In California, Draw was the only game until 1987 when Stud and Hold ‘em were legalized. That was when Hold ‘em really exploded. Sklansky and Malmuth taught people to play well, but the game was still “fair” – a game where the poor players could occasionally get lucky and have a winning night but the pros had a long term advantage.

In Las Vegas Stud retained some popularity because it is still a pretty fair game, well balanced skill factor. Draw was too slow and didn’t really have enough of a skill factor to make the pros shine. Razz also had a pretty low skill factor, complicated by a poor reputation for cheating.

Then came TV and the huge drama of the World Series of Poker. Everybody wanted to play the game they saw on television. No Limit was reborn.

It’s still a horrible game – boring as hell except for the instant where somebody loses all his money in one shot. Skill factor is all messed up. Is it very easy to become skilled enough to become a winning player but most players never do actually bother to learn. The skill factor is huge once small winners learn to become bigger winners. It’s not a well balanced game at all, but it’s the one people see on TV.
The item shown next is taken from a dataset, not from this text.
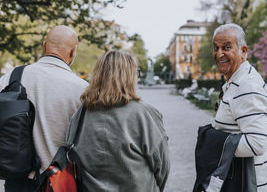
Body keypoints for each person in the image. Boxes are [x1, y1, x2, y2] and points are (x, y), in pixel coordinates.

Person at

I also agree, but mainly from ESPN’s early WSOP coverage. I think it really took off when Chris Moneymaker won - the number of entries the following year tripled, and from that point on, Hold’em (and usually No Limit Hold’em at that) was pretty much the only game in town.

I remember when ABC would air it on Wide World of Sports - especially back when it was winner take all. Keep in mind that the entry fee has always been $10,000 - and (a) $10,000 in the early 1970s is much different than $10,000 in the early 2000s, and (b) they didn’t have cheaper “satellite qualifiers” in the early days.

I would agree that TV probably is responsible for pushing No Limit ahead of Limit. It’s hard to find limit tables. I am very lucky, when there isn’t a plague, to live near a casino where all kind of limit games are spread every day, from 4/8 to 20/40 and even 50/100 on weekends. It’s the only place I know of that does that.

I disagree that no limit’s a horrible game. It’s a terrific game. I love limit, of course. Maybe even more so, but no limit is a fabulous game. I enjoy going back and forth; they require entirely different disciplines, and tournament play adds even more nuances.

I’m not certain that’s a fair criticism. Maybe it’s a Canadian thing, but around here the great majority of players have some level of skill; there are few outright fish, unless someone is genuinely new to the game (and there really aren’t many of those.) There aren’t any Phil Iveys playing at Casino Niagara’s Tuesday tournaments, but almost all players I see have clearly learned the fundamentals and play solid, if unspectacular, poker.

Of course, we can still play online, enabling people to play huge numbers of hands of practice at affordable levels.